俺がそう疑問に思っているのをまるで感じ取ったように陽香ちゃんは、俺に何かの意味がありそうな視線を送ってきた。
「とりあえず、入りましょ。こんなところで立ってても暑いだけよ。それより早くプールにね。」
俺の視線の先に気づいた小山内が、いかにも暑そうに手で顔をぱたぱた仰ぎながら言ったその言葉にみんなが反対するはずもなく、俺たちは陽香ちゃんからドイツの話なんかを聞きながら更衣室を目指した。
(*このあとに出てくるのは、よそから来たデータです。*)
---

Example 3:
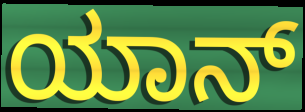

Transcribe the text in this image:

ಯಾನ್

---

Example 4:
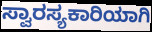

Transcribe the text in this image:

ಸ್ವಾರಸ್ಯಕಾರಿಯಾಗಿ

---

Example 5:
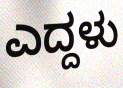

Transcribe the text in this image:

ಎದ್ದಳು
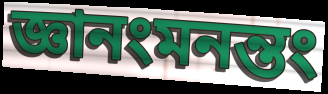
জ্ঞানংমনন্তং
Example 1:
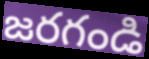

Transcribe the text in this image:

జరగండి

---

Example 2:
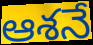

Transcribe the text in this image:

ఆశనే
さすが8月ということか、場内はもう既にかなりの人が行き交っている。
俺たちは小山内や陽香ちゃんと別れて男子更衣室に入って行ったが、中では何人も着替え中だった。
プールも人がいっぱいそうだ。
というより。
こんだけ男がいたら小山内たちに声をかける奴がきっと出てくるに違いない。とにかく急いで着替えて、そういう不埒な奴から小山内を守らないと。
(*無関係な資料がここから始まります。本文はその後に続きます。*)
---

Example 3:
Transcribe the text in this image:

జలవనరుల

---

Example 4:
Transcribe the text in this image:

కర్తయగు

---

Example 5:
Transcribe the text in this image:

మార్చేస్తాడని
なんてことを考えながら急いで着替えて、ふとホリーや伊賀を見たら、2人ともいい感じに派手なのにセンスの良さそうな水着を着てる。
「ああ、えーと。」
俺の声が聞こえたか、ホリーと伊賀が俺を振り向いた。
「テル、それ学校で着てる水着かい?」
やっぱり伊賀に気付かれた。
俺、やらかしちゃったか?
どきどきと心臓の音が高くなって行く気がする。
「僕の水着、派手だったかなあ。伊賀くんどう思う?」
「ホリーのが派手だったら僕のもそうなってしまう。」
伊賀が言う通り、ホリーのより伊賀の方が原色を多く使ってる分もっと派手に見える。
「陽香ちゃんに、僕たちが遊んでる人みたいに見えちゃうかな?テルくんどう思う?大丈夫かな?」
そんな話になっていって、俺が学校の水着を着てることは話題にならなかった。
正直ほっとした。
まあ派手なら目立つけど、地味なら目立たないからそれでいいのかもしれない。
小山内もホリーの言ったようなことを気にして、俺が水着を買いに行くのを止めたのかもしれないな。
小山内の水着姿を見て鼻の下を伸ばしてるところを陽香ちゃんに見られないように注意しなければ。